Parasites that construct unusual sacs out of their host's own tissues could point scientists to more effective methods of pest control that do not involve agrochemicals.
By Jonathan Amos
BBC News Online science staff
Members of the insect order known as Strepsiptera parcel themselves up in a piece of their victim's own skin to avoid detection.
Adult males have just a few hours to find a female protruding through a host's abdomen
Once inside the body, the invaders and their offspring consume their hapless target before the new generation bursts out to find further hosts.
The parasites' remarkable means of evading their victim's immune defences has been described in detail for the first time by Dr Jeyaraney Kathirithamby, from Oxford University, UK, with colleagues.
The research team says this "bizarre but stunning" group of parasites - which live off a wide range of insect species, such as ants, grasshoppers, wasps, and crickets - can be used in an environmentally friendly way to protect important commercial crops.
Trials undertaken in Papua-New Guinea recently, in which Strepsipterean parasites were released on palm oil plantations, successfully suppressed the crop's main pest, the long-horned grasshopper.
"They can be used as biocontrol agents to keep pest numbers down," Dr Kathirithamby told BBC News Online, "but to do that one has to know something about their life history and biology, and that is what we are trying to establish."
Like so many parasites in nature, Strepsiptera have curious life cycles.
There are more than 596 described species, but scientists confess they know far more about the adult males than the females.
For many species, the females have yet to be identified because they assume a tiny grub-like form and never leave their host, making them difficult to find and describe.
Only the males will take to the air.

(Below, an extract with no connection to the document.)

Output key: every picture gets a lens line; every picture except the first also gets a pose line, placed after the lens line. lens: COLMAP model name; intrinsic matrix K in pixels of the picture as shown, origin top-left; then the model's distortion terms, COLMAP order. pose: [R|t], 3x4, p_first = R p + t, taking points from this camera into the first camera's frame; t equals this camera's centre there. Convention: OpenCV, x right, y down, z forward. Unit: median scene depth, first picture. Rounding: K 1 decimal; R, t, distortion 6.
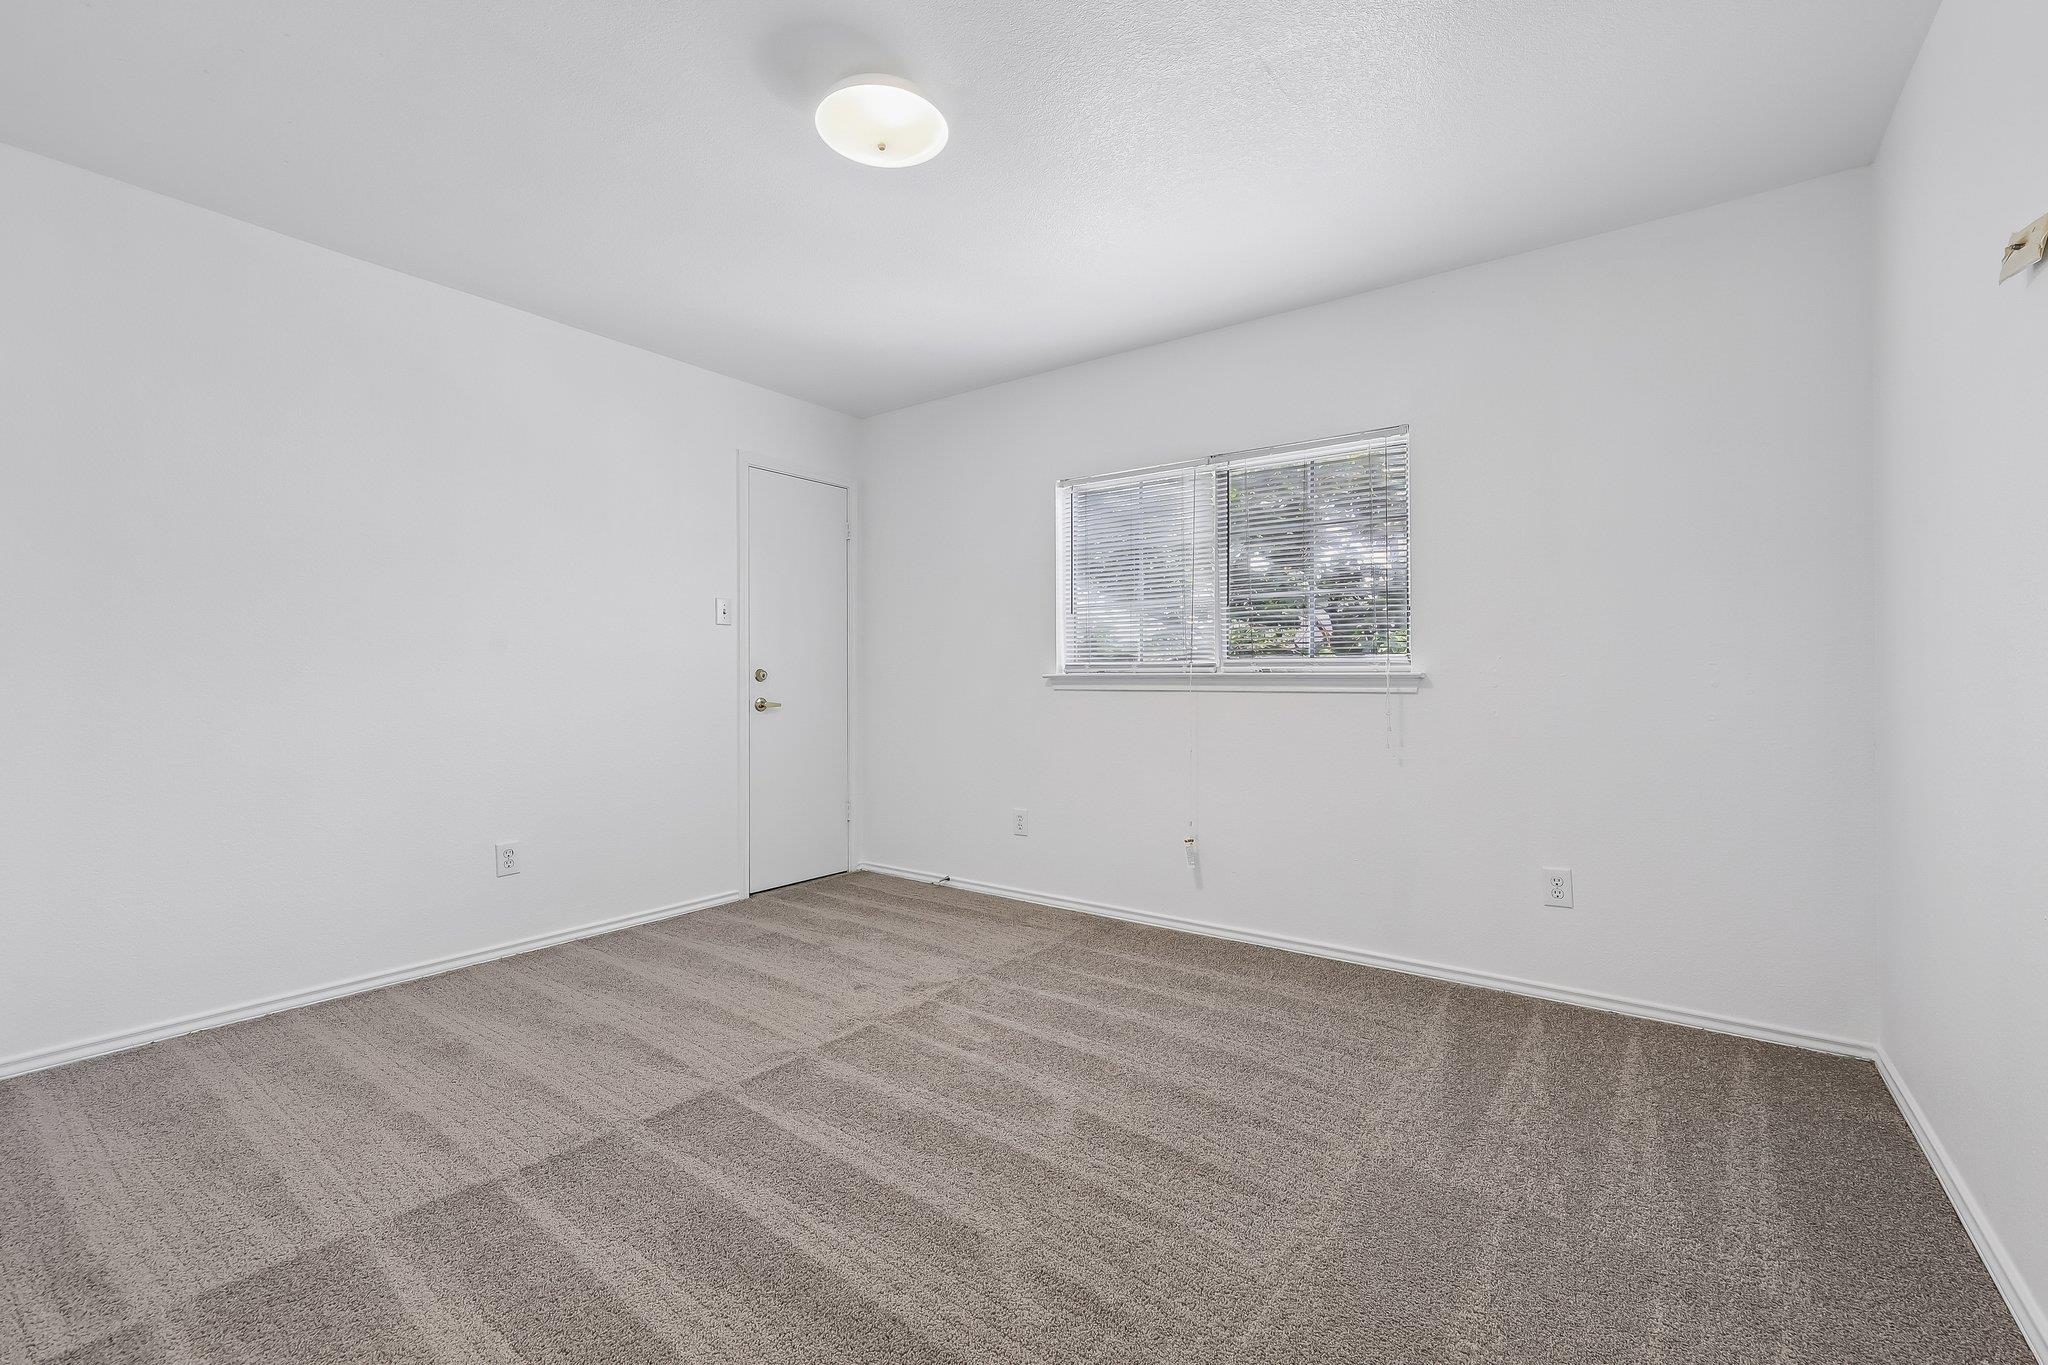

Their short, stubby, front wings and very large, fan-shaped hind wings have led to the order being called twisted-wing parasites.
The bag protects the larva from immune attack
Most of the life cycle is spent inside the host as a female or developing larva. They will move across to new victims when insect hosts brush up against each other in nests and hives, or perhaps on plants.
Their success across such a large range of hosts has impressed scientists and Dr Kathirithamby says their strategy of dressing themselves inside their host's own skin would help to explain their versatility.
The entomologist's Oxford team watched as larvae of Stichotrema dallatorreanum prodded their way through the tough outer skeleton, or cuticle, of the long-horned grasshopper (Segestidea novaeguineae).
Continuing to jab and writhe downwards, the larvae then enclosed themselves in the underlying softer tissue, or epidermis.
These bag-like structures floated off into the abdomen, allowing the parasites to absorb nutrients but, crucially, still evade detection by the host.
As time went by, the females and their hundreds of thousands of larvae consumed the grasshopper's insides and also destroyed its reproductive system.
The bag mechanism is very clever and it must be so that they can evade the host's immune system.
Dr Kathirithamby told BBC News Online: "Normally, an insect would try to put a tough capsule around an invader to starve it but I've never seen the parasite encapsulated. This must be some kind of mechanism to tell the host, 'I am self - don't do anything to me'.
The long-horned grasshopper's abdomen is totally overcome by the invading parasites
"I think this explains their diversity. By using the host's own epidermis in this way, they don't need to evolve so many mechanisms to parasitize insects."
Dr Kathirithamby said efforts to control the long-horned grasshopper in Papua-New Guinea with the parasite had been tremendously successful.
"The hosts become sexually useless when they are parasitized; they completely lose their reproductive organs."
She believes the biocontrol strategy could possibly be applied to leafhopper and plant-hopper insects that destroy rice crops in southeast Asia.
Her team's latest research is published by the journal Proceedings of the National Academy of Sciences.